The Liberal Democrats have a five-point plan for reopening schools to more pupils in England.

  1. Increase capacity for physical learning. Combine local spare space registers, where local councils and school leaders can cooperate on using suitable empty buildings in the community as learning spaces.
  2. Recruit an army of extra teachers to cope with demand. Launch a Teach for Britain recruitment campaign to bring out-of-work supply teachers and recently-retired teachers into schools so more pupils can return. Build on the success of the Social Work Together campaign, developed with the Local Government Association. Work with unions to try and get more teachers into learning spaces in any one school day.
  3. End the online learning void for thousands of children. Develop a bold strategy to leave no child behind by partnering with the private sector to get laptops and internet access to any disadvantaged child currently unable to learn online. Recognise that the current target of 230,000 leaves too many children behind, and that councils are neither receiving the equipment they have asked for, nor seeing high uptake rates for the kit they’re given. Begin major advertising campaign to encourage families and children to ask for equipment. Back this up by working to get more physical resources including textbooks to children lacking internet/computer access.

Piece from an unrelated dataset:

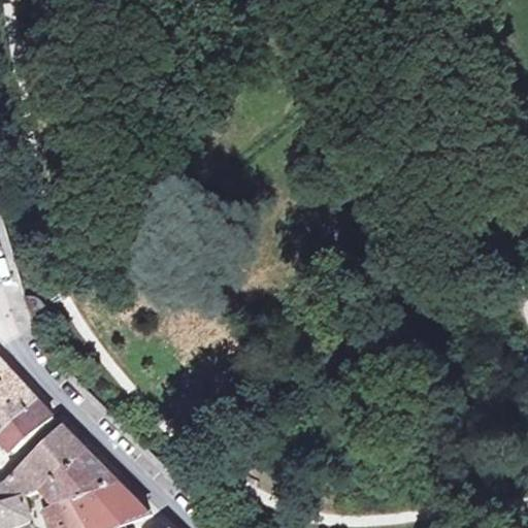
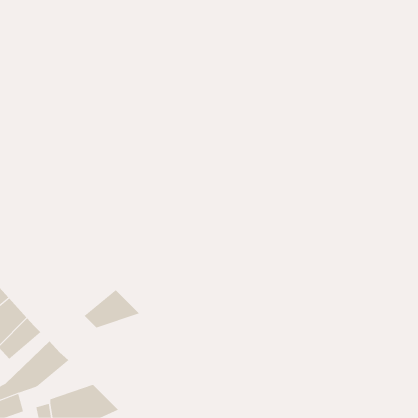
building: [46,451,117,499] -> [84,290,140,328]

  4. Consider designing a flexible, phased reopening that follows the science and has the trust of parents and the profession by being developed with them, following the lead of Kirsty Williams in Wales. Consider extending the summer term by one week, and stagger pupils’ attendance in school, so that at most a third of pupils are normally present at any one time. Begin the next academic year on time in September, but double the autumn half-term break to two weeks. We must recognise that many schools are doing a fantastic job at phased reopening, and ensure local authorities, academy trusts and government are learning from their successes.

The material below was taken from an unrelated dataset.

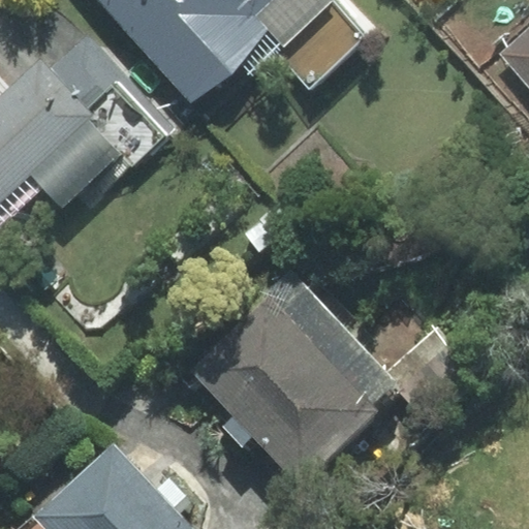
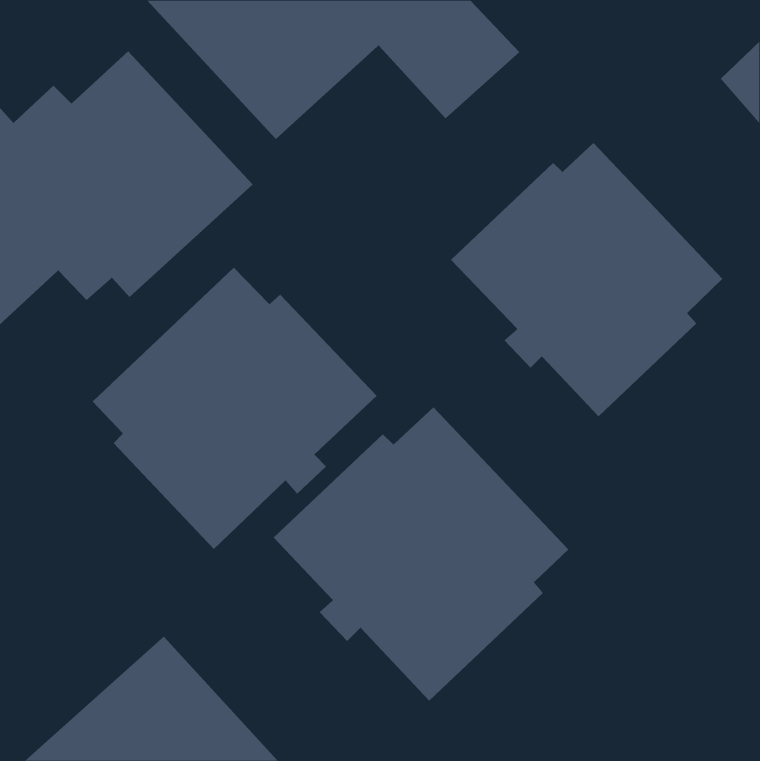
building: none -> [450,142,723,417]
building: none -> [92,267,377,550]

  5. Halt the widening of the disadvantage gap. Extend the free school meals over the summer holidays, but recognise the scheme is flawed and excludes many families and so combine it with an emergency uplift in child benefit of £150 per child per month, with £100 for every subsequent child, during this crisis. Implement a ‘catch-up premium’ of £700 per disadvantaged child, to enable schools and charities give them a much-needed boost in the next academic year. Also create a Summer Learning Fund so that councils can run summer learning camps for children, focused on local authorities in the most deprived areas. This will prepare children for September and give many children a positive environment in which to learn and re-acclimatise to an educational environment. Fully fund places for children on free school meals.